A serial murderer, who the media calls The Address Book Killer, is on the loose. Early on, TWA employee Terry Munroe (Karen Allen) loses her address book. Even more predictable: the killer has acquired her contacts and plans on killing them one by one. On the way to the first address, he loses control of his car and plunges into a cemetery, cackling hysterically. Taken to the hospital in critical condition, a lightning storm strikes just as the killer dies in an MRI scanner, allowing his soul to enter the hospital computer system and the internet itself.
When Munroe realizes her acquaintances are dying in freak “accidents,” she teams up with disgraced computer hacker, Bram Walker (Chris Mulkey). Meanwhile, Munroe’s sex-obsessed son, tries to convince his babysitter to bare her breasts. The kid’s a con artist, a subplot which is forgotten almost as soon as it’s brought up. Arrested Development’s Jessica Walter plays the grandmother, which is pointless, but fun nonetheless.
The real fun begins when the movie would have us believe everything in the early 90s was already connected to the “world wide web,” including ATMs, traffic lights, curling irons, and microwave ovens. At one point the killer’s data-geist slips into Munroe’s house and targets the family dog. The dog is just lazing around, as dogs do, when the television plays a program which makes the dog so horny he hunches the coffee table.

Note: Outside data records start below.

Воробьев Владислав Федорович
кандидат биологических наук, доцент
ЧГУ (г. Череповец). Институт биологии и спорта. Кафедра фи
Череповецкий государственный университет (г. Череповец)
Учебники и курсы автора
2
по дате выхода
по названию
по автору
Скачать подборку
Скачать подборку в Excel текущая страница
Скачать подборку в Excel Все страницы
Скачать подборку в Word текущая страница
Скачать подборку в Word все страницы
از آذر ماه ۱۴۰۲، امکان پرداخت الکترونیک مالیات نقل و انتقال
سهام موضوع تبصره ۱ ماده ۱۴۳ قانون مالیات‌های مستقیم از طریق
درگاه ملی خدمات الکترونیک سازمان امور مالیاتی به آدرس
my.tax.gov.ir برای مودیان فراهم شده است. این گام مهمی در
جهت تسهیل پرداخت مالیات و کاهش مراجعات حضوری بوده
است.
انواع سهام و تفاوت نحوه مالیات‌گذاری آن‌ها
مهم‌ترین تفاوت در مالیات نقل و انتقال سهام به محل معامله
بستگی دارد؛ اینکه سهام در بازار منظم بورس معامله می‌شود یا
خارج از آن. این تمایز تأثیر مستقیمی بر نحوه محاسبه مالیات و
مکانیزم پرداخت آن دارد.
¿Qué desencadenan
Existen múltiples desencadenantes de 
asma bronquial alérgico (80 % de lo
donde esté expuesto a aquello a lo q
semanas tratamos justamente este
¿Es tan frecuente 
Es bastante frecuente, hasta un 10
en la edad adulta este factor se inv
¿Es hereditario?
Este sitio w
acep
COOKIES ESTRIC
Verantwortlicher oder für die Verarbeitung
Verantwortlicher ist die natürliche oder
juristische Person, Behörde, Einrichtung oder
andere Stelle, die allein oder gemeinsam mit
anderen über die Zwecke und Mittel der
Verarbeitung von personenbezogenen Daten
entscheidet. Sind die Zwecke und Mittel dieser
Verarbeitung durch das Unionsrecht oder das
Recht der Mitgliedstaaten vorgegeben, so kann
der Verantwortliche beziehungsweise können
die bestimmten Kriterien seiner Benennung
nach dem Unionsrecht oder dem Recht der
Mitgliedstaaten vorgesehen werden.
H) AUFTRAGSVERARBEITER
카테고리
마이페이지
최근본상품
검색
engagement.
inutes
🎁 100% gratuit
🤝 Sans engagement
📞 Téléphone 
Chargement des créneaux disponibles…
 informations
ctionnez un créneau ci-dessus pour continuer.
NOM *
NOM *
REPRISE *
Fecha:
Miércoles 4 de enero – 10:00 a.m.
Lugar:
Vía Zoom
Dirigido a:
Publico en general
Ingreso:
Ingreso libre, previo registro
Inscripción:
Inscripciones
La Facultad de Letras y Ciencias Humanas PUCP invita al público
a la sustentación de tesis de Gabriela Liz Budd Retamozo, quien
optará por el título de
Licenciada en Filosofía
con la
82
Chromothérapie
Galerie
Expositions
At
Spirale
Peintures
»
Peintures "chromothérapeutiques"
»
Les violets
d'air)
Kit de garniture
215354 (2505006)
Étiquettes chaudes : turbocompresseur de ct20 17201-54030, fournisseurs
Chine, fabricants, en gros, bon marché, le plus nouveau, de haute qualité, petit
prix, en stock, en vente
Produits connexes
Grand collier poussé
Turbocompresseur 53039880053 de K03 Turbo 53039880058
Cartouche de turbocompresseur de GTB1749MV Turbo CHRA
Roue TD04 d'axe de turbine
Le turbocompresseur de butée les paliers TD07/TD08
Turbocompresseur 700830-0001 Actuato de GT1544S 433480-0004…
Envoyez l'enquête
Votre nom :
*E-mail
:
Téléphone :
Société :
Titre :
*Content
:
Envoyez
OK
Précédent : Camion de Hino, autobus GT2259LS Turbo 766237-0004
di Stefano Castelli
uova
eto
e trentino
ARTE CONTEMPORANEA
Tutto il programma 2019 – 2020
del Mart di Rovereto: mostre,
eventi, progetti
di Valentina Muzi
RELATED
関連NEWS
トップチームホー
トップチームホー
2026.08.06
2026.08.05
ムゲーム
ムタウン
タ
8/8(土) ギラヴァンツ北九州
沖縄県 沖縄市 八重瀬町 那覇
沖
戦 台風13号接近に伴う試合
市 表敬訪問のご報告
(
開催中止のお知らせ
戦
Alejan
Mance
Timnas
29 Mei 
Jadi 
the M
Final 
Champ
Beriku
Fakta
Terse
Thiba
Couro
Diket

You don’t have to look too closely to see the string the filmmakers tied around the dog’s hips to accomplish this special effect.

I’m also a fan of director Rachel Talalay’s Freddy’s Dead and Tank Girl, the latter of which appears to have found a cult following. Ghost in the Machine is the film Talalay made between those two, which at first glance seems like a step down in absurdity. Then you get to the strange happenings, filmed Final Destination style, which concoct convoluted ways of putting the characters in danger. About fifty minutes in there’s a brilliant scene in a crash-test facility that’s so wild I laughed uncontrollably for several minutes. Later, there’s a dishwasher with a digital readout so it can notify the audience when it’s entering its “EXPLODE” and “DIE” cycles.
Talalay is clearly in on the joke here, but I’m not so sure her stars got the memo. Okay, I’m sure Allen and Mulkey knew it wasn’t Shakespeare, but there’s no winking at the camera, no hamming it up. I’m going to recommend this to anyone who appreciates fine cheese. My favorite part is when Munroe’s son elbow drops a ghost with reckless abandon.